I still think it’s going to be difficult for Patrick actually to win re-election. But he has been surprisingly lucky in his opposition.

Even Republicans are offended by Loscocco

Benedict Arnold

Given the low standards that pass for acceptable political behavior, I’m not entirely sure why I was so offended by Paul Loscocco’s decision to bow out as independent gubernatorial candidate Tim Cahill’s running mate.

But according today’s Boston Herald, I’m not alone. “What a snake! What a betrayal!” said erstwhile gubernatorial candidate Christy Mihos. Added WRKO talk-show host Charley Manning: “In all the years I’ve followed politics, I’ve never seen someone leave a ticket like Paul Loscocco did.”

Jon Keller calls it the “final blow” to Cahill’s gubernatorial campaign. But Cahill never had a shot, and unless Loscocco is delusional, he knew that the day he joined the ticket. This race was always going to come down to Democratic Gov. Deval Patrick and Republican challenger Charlie Baker. That’s what makes Loscocco’s act of betrayal so loathsome.

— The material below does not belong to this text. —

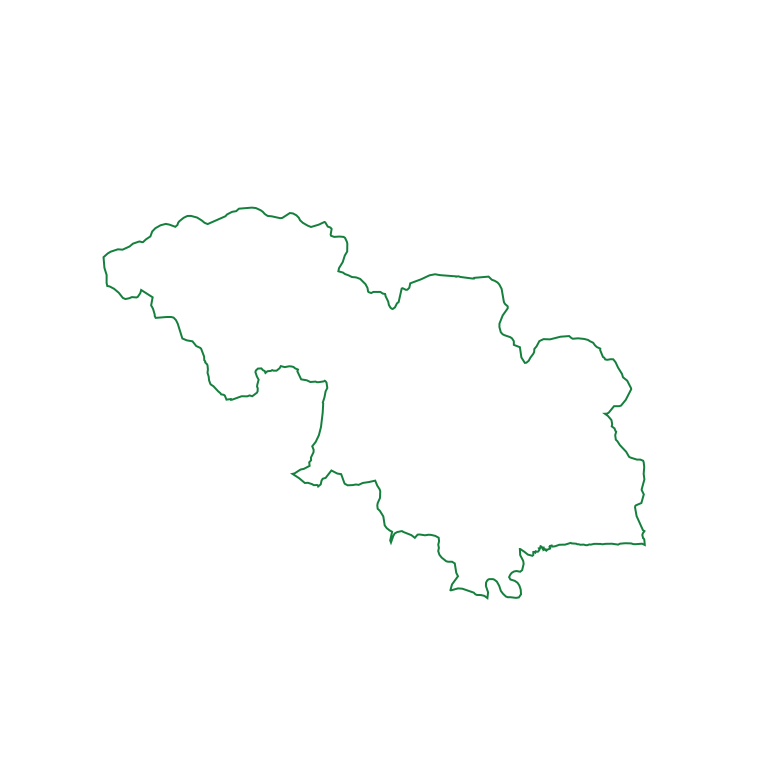 the district of Medias, Sibiu, Romania, rotated 120°
{"feature_id": "2599482B70504511793246", "entity_name": "Medias", "entity_type": "district", "adm_level": 2, "iso_a3": "ROU", "parent_name": "Romania", "parent_adm1": "Sibiu", "projection": "mercator", "projection_center": [24.355, 46.136], "detail": "fine", "context": "isolated", "style": "outline", "palette": "green", "viewbox_px": 768, "rotation_deg": 120, "n_neighbors": 0, "source": "geoboundaries", "source_scale": "gbopen_adm2", "svg_char_len": 6151}
<svg xmlns="http://www.w3.org/2000/svg" viewBox="0 0 768 768"><g transform="rotate(120 384 384)"><path d="M437.5,672.6L436.7,670.5L436.5,665.4L437.6,659.3L440.0,653.3L439.7,650.4L437.1,647.5L434.8,645.8L432.8,641.6L431.6,640.8L427.1,640.5L424.0,641.3L424.6,627.7L432.3,625.0L434.3,621.7L438.3,617.5L439.9,616.4L440.9,614.8L434.5,605.5L432.4,601.9L431.7,599.4L432.7,596.1L434.9,592.8L445.4,581.4L444.8,576.6L442.8,571.2L445.0,565.6L444.6,561.1L444.9,560.0L450.2,553.5L453.3,551.5L453.8,550.1L454.7,549.6L455.5,546.9L456.3,546.0L459.4,543.8L462.6,542.4L465.3,539.5L468.2,537.4L470.7,534.5L471.1,533.2L471.2,530.6L473.3,523.8L473.7,521.2L474.4,519.9L473.5,517.4L473.6,516.1L476.3,512.6L473.6,509.1L474.2,508.6L473.4,507.6L465.8,501.2L463.1,496.3L461.1,494.7L460.5,492.0L455.1,489.7L453.5,489.8L450.7,491.3L449.8,492.6L447.9,493.4L443.0,494.7L441.0,497.9L438.0,501.3L436.4,501.7L433.7,500.9L431.8,498.0L432.6,495.6L432.4,493.9L433.7,492.2L431.2,491.3L429.2,488.5L427.9,487.8L427.7,486.3L426.2,483.7L422.5,482.3L420.1,482.3L419.0,478.4L416.0,474.9L415.0,472.7L414.5,470.9L414.9,468.8L414.5,465.7L416.3,465.4L421.4,458.1L419.4,452.7L419.1,448.8L416.1,444.4L416.0,443.1L415.2,441.6L411.8,437.4L410.8,436.9L410.9,436.0L411.5,434.5L415.8,431.1L419.6,430.9L425.3,428.9L430.7,427.7L431.3,426.9L439.6,422.7L452.7,417.1L460.8,414.8L468.3,414.2L473.8,415.0L476.2,412.0L478.4,410.9L484.3,410.5L486.5,409.0L489.2,409.6L492.1,407.5L497.6,411.0L499.8,413.5L506.2,416.8L507.6,418.3L508.0,410.4L509.3,403.1L507.6,400.5L506.7,396.3L506.7,394.2L504.9,391.3L504.9,390.6L505.6,389.8L502.6,388.6L498.8,389.8L496.7,389.7L494.5,387.6L485.2,386.3L484.9,379.7L483.5,376.0L489.6,368.8L490.0,368.0L489.9,364.8L487.2,360.6L485.1,358.1L484.0,355.5L480.3,352.9L476.5,348.1L472.1,343.3L475.4,339.0L477.4,335.1L478.8,333.6L484.7,330.5L490.3,329.9L492.5,329.1L495.2,327.1L495.9,324.2L499.0,318.4L506.1,312.7L507.5,309.5L508.0,305.7L507.9,303.1L516.4,300.4L517.8,298.7L510.8,300.0L508.1,300.0L505.7,298.6L502.7,295.3L502.3,294.4L502.5,293.5L501.2,284.7L501.8,280.4L497.7,279.6L496.5,277.9L494.5,272.8L492.3,270.1L491.1,267.7L489.9,263.7L489.8,259.8L492.6,257.7L496.0,256.7L498.5,254.5L501.6,253.5L504.2,250.6L505.5,247.3L506.4,241.5L505.9,239.7L503.9,236.2L504.0,233.0L511.4,227.0L513.5,223.8L523.6,224.9L529.3,223.4L529.3,222.9L524.0,217.7L522.1,213.8L519.8,201.9L520.4,199.9L520.3,198.2L518.3,194.5L517.3,191.2L517.7,187.4L512.4,189.7L507.9,194.8L505.0,196.3L502.7,196.4L501.1,195.9L500.3,195.2L498.5,192.1L498.3,190.6L498.7,187.5L501.2,183.3L504.8,179.3L506.2,175.9L507.1,172.0L506.7,170.0L505.6,168.3L503.2,162.7L501.4,160.5L497.6,160.2L493.7,162.8L490.8,166.1L489.5,168.7L489.3,169.7L489.1,172.4L490.1,176.8L488.7,179.1L485.7,179.3L483.5,178.9L481.4,177.7L479.7,175.7L478.5,172.2L476.1,171.3L470.0,173.1L467.6,175.0L464.1,180.5L459.0,183.8L458.8,183.4L459.1,178.8L459.8,174.1L458.6,169.6L457.5,169.2L454.8,170.7L454.2,169.9L454.4,168.7L453.0,168.9L452.8,167.6L452.0,166.7L449.7,166.5L448.9,167.7L448.1,166.8L446.2,167.3L446.1,166.3L447.2,164.6L446.1,164.5L445.8,163.9L447.8,162.8L446.6,162.1L446.4,161.4L447.1,161.1L447.2,160.1L445.8,159.7L443.5,157.9L442.8,158.1L442.3,159.3L441.3,159.3L440.0,158.0L440.7,157.0L439.1,154.8L435.5,151.7L432.6,146.9L428.2,142.8L428.2,141.8L426.2,137.7L426.1,136.4L425.4,135.2L425.1,133.7L423.2,130.7L422.8,128.9L422.0,127.4L420.3,126.0L419.7,124.6L417.3,122.0L414.2,116.4L413.5,114.5L411.9,112.6L408.4,106.8L406.0,100.9L404.3,99.8L401.3,95.5L398.5,90.3L398.0,88.0L397.0,86.1L393.3,80.7L393.0,77.7L388.7,80.7L388.0,81.7L388.0,82.5L385.6,84.8L383.8,85.2L381.2,84.9L381.1,86.7L372.1,99.2L365.2,105.0L363.9,105.4L363.0,105.1L358.4,101.6L349.7,103.8L347.0,107.8L346.3,108.2L336.4,110.8L332.0,114.2L325.8,117.1L321.9,120.0L320.9,121.2L321.3,124.2L323.0,127.1L324.5,133.9L324.5,135.4L321.6,140.4L319.0,149.1L316.8,153.4L316.3,155.4L312.7,158.2L309.2,159.1L308.9,160.1L307.2,162.2L306.8,165.6L304.7,166.3L301.5,169.0L299.7,174.1L299.3,177.8L298.1,175.9L296.2,175.0L288.2,173.7L285.6,169.2L284.1,167.9L276.8,166.7L264.9,167.3L264.0,168.1L259.5,175.1L258.7,180.4L256.3,182.9L252.7,189.6L249.4,194.3L248.0,197.8L249.2,200.1L251.4,202.7L252.1,204.7L251.1,206.4L251.1,207.9L246.6,213.7L245.2,214.4L245.6,218.1L245.0,220.7L243.7,223.5L244.0,227.3L243.8,229.2L244.9,233.2L247.4,238.8L250.4,243.1L250.5,244.6L249.9,247.6L254.8,254.8L262.3,262.5L265.4,268.3L269.2,270.9L275.1,270.7L278.5,271.3L281.1,270.0L283.1,269.8L287.9,270.4L291.5,270.3L294.3,271.3L295.3,272.6L292.3,278.3L284.2,284.7L285.2,291.1L282.0,293.0L280.5,295.9L280.3,298.0L281.5,304.1L281.6,306.2L280.7,308.8L277.0,312.5L274.0,314.2L265.3,315.5L256.6,314.7L254.9,315.7L254.1,319.5L253.0,321.2L242.8,329.7L240.1,334.0L239.3,336.5L239.3,340.0L239.8,342.7L238.7,347.1L247.0,359.0L247.7,358.8L248.4,360.0L253.1,371.4L253.5,373.4L254.9,375.1L254.7,375.3L261.7,389.9L263.4,394.6L267.1,398.9L274.6,404.1L283.7,411.6L288.0,410.2L290.6,410.9L291.5,412.1L291.7,415.7L292.5,416.4L305.7,412.3L307.7,413.1L312.2,412.8L314.7,414.0L314.9,414.9L314.7,416.5L313.1,419.3L310.5,421.6L307.2,426.5L305.5,428.0L306.3,430.3L306.1,433.2L309.6,439.3L311.6,440.5L312.1,443.1L311.9,444.0L309.1,446.3L306.8,449.9L304.9,457.1L305.6,461.4L307.4,465.3L307.6,468.9L308.3,473.0L308.0,475.2L309.2,479.9L306.1,480.9L299.1,480.7L292.3,482.2L287.7,482.1L280.7,486.0L279.3,487.4L277.0,490.7L276.8,492.5L278.5,496.2L281.5,500.7L282.1,504.0L281.3,504.9L275.9,506.9L275.3,508.7L275.8,511.4L273.4,515.7L273.5,516.6L278.8,520.3L284.5,525.7L285.0,529.2L285.0,534.9L284.2,538.5L282.6,540.9L281.7,544.2L281.8,548.1L283.0,551.0L291.0,555.1L292.3,556.8L294.9,565.0L296.6,568.8L296.4,572.3L295.5,574.9L295.2,577.7L295.7,582.9L297.3,586.6L304.7,597.3L308.2,598.4L310.8,601.6L315.6,604.7L318.0,605.2L333.7,616.7L334.1,620.1L333.5,623.5L333.3,629.1L334.9,635.1L336.8,638.3L340.2,640.6L345.3,642.6L347.2,642.9L349.5,642.4L352.2,643.3L353.3,649.7L354.5,653.1L358.3,656.9L363.4,659.9L367.8,661.0L373.0,660.1L377.6,662.4L381.5,663.6L382.2,664.5L382.7,666.8L383.5,667.7L388.0,671.6L392.1,673.1L398.4,677.6L400.4,681.8L406.0,686.8L409.0,688.5L414.4,690.3L423.2,684.2L428.3,678.7L435.3,674.7L437.5,672.6Z" fill="none" stroke="#15803d" stroke-width="2"/></g></svg>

Nor can you compare this to high-profile consultant John Weaver’s recent resignation from the Cahill campaign, followed by his endorsement of Baker. Consultants come and go. Loscocco is a candidate for a statewide constitutional office, joined at the hip to Cahill. The only honorable path before him was to stick it out until the end.

Perhaps the most laughable aspect is that Loscocco hasn’t ruled out accepting a job in a Baker administration, the Boston Globe reports. Well, maybe Baker will throw some sort of bone to Loscocco if he’s elected governor. But I think Baker would want to be very careful about letting a backstabbing weasel like Loscocco get too far inside the tent.

Where was Jill Stein?

I don’t understand why WTKK hosts Jim Braude and Margery Eagan would moderate a gubernatorial debate that featured only three of the four candidates. If it was their call, they were wrong. If it was management’s call, they should have refused to have anything to do with it.

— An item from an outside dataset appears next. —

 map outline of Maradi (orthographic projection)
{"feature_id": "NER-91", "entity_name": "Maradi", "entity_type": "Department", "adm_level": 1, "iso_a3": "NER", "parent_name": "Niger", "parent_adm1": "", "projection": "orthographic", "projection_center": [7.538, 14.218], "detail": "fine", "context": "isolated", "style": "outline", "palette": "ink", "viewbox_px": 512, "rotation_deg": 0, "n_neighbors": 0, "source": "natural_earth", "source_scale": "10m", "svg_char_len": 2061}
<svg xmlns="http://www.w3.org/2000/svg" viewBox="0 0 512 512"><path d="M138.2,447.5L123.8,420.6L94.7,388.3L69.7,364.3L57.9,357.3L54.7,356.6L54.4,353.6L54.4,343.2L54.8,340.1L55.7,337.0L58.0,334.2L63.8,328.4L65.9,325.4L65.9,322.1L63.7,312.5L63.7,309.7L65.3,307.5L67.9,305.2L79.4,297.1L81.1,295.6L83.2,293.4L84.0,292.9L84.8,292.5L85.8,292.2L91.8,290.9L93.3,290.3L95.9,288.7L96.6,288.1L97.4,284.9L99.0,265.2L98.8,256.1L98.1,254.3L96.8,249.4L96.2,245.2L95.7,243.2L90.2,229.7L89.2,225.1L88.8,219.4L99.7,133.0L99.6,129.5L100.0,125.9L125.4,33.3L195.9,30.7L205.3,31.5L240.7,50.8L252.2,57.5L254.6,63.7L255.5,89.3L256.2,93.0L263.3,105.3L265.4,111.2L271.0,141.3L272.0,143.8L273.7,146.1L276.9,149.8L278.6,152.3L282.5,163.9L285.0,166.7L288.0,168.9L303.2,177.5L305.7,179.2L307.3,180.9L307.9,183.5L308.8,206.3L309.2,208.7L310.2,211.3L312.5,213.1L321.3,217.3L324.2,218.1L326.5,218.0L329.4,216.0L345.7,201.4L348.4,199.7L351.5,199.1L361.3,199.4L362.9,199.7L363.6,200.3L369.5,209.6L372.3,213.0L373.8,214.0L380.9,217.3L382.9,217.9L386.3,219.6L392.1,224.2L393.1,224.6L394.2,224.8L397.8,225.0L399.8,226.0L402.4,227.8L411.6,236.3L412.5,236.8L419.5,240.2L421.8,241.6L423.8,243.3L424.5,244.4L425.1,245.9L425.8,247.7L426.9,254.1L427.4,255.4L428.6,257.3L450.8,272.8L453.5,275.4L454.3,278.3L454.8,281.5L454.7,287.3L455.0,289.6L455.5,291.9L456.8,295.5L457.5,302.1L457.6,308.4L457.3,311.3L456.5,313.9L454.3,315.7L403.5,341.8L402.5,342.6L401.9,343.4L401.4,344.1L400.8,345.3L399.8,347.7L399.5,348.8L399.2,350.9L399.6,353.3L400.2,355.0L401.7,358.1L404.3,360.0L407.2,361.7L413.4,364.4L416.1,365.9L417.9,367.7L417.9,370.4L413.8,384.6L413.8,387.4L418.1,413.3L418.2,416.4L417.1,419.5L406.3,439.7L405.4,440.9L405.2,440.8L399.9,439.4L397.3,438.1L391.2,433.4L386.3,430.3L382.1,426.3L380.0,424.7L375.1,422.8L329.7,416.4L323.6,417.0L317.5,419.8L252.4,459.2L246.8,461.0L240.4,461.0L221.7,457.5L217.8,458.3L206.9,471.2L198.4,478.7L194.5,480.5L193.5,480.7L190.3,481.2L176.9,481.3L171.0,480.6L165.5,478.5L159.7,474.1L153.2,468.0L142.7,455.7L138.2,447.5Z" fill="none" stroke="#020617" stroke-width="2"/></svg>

If ‘TKK’s aim was to have a debate between the two major-party candidates, Democratic Gov. Deval Patrick and Republican challenger Charlie Baker, I would have fewer objections — though still some. September is too soon to start excluding anyone.

But there was no logical reason to include independent candidate Tim Cahill, who has no chance of winning, and exclude Green-Rainbow candidate Jill Stein, who also has no chance.

Not only was it unfair to Stein, it was unfair to Baker. Every time Cahill is given oxygen, he hurts Baker with the conservative base Baker needs to secure if he is to defeat Patrick this November. At the same time, nearly all of Stein’s support comes from people who might otherwise be persuaded to vote for Patrick.

She also happens to be as thoughtful and substantive as any of them, but I suppose that’s beside the point.